**Material supplied:**

--

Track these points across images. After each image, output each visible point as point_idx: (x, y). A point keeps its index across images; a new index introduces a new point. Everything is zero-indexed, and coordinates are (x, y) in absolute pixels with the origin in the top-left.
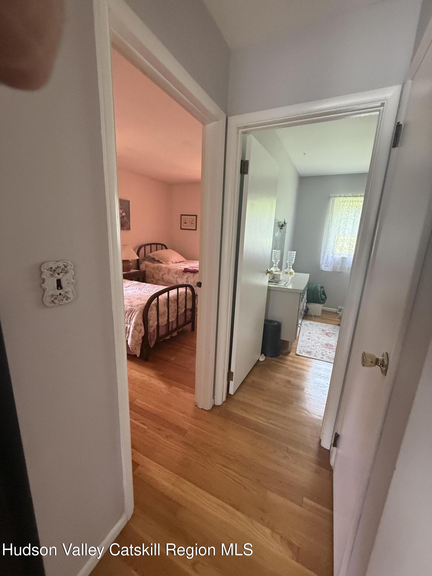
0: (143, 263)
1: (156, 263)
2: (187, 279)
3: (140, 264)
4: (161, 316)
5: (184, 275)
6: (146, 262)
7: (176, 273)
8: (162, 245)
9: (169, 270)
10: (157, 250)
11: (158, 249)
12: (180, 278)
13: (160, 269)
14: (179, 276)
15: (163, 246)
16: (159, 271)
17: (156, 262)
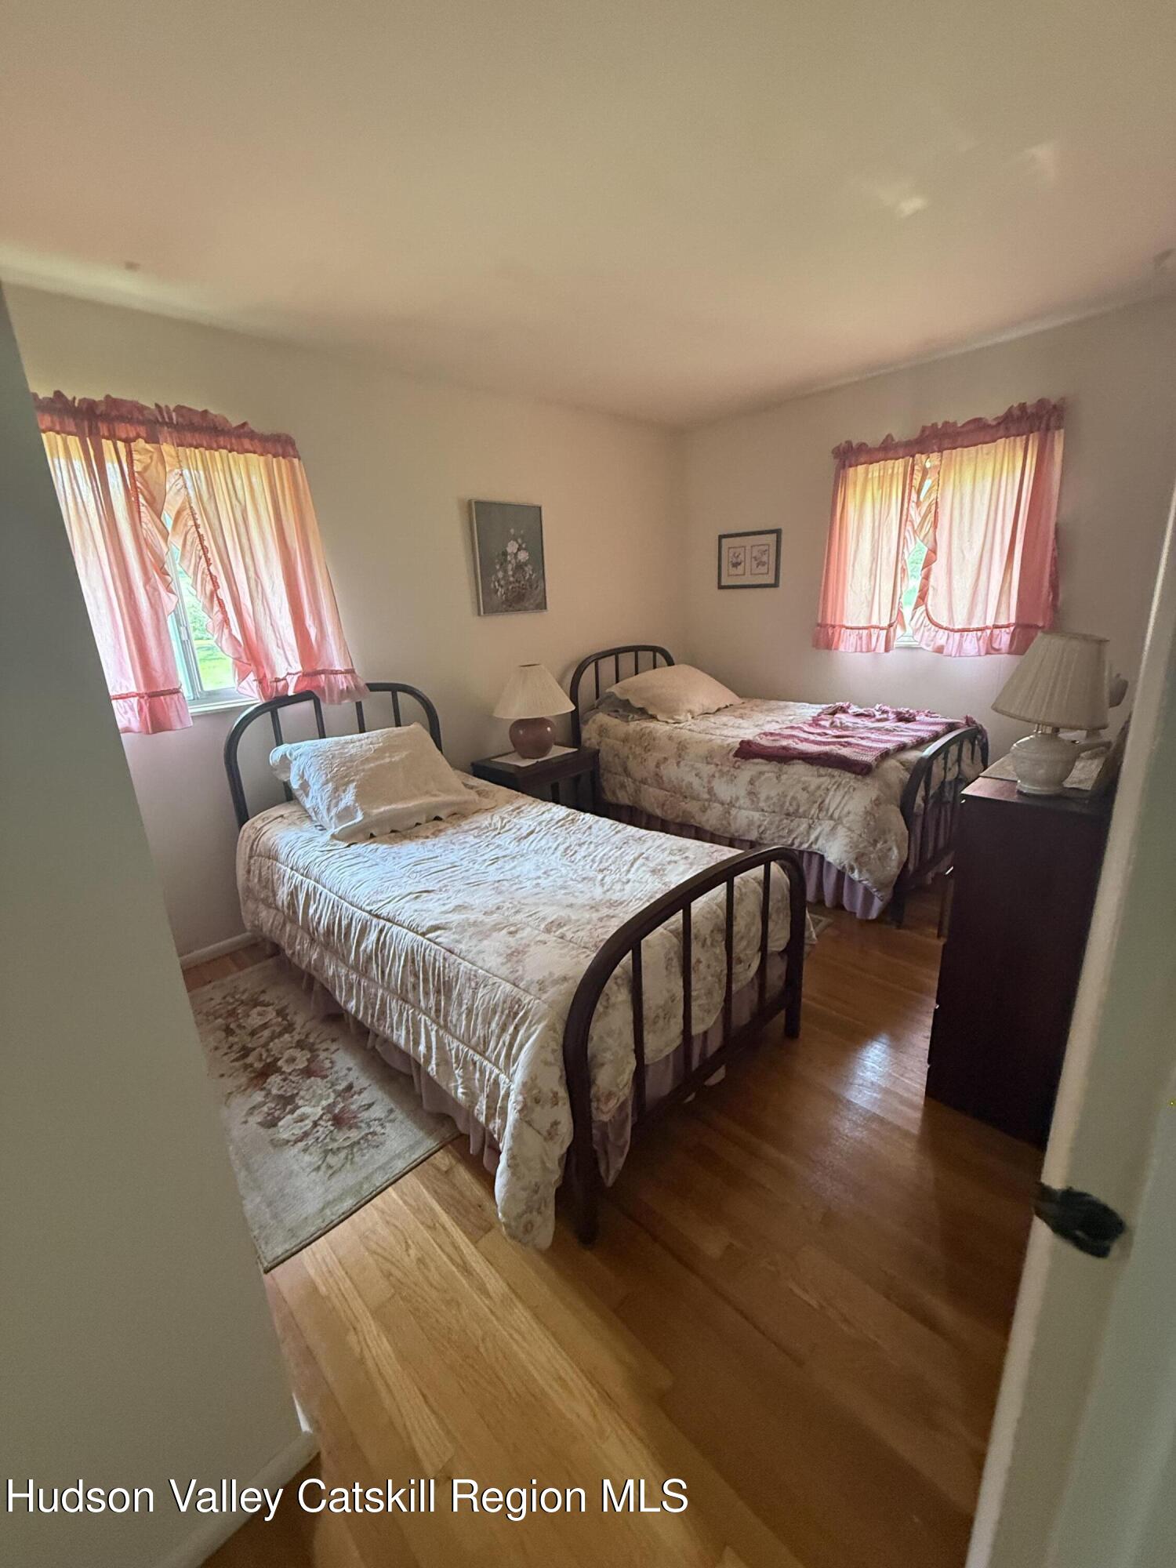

--

**Exercise description:**
Replace "images" with "frames" everywhere in the item above and change nothing else. Leave the pictures out of your copy.

**Response to this exercise:**
Track these points across frames. After each image, output each visible point as point_idx: (x, y). A point keeps its index across frames; a new index introduces a new point. Everything is zero-indexed, and coordinates are (x, y) in absolute pixels with the origin in the top-left.
0: (143, 263)
1: (156, 263)
2: (187, 279)
3: (140, 264)
4: (161, 316)
5: (184, 275)
6: (146, 262)
7: (176, 273)
8: (162, 245)
9: (169, 270)
10: (157, 250)
11: (158, 249)
12: (180, 278)
13: (160, 269)
14: (179, 276)
15: (163, 246)
16: (159, 271)
17: (156, 262)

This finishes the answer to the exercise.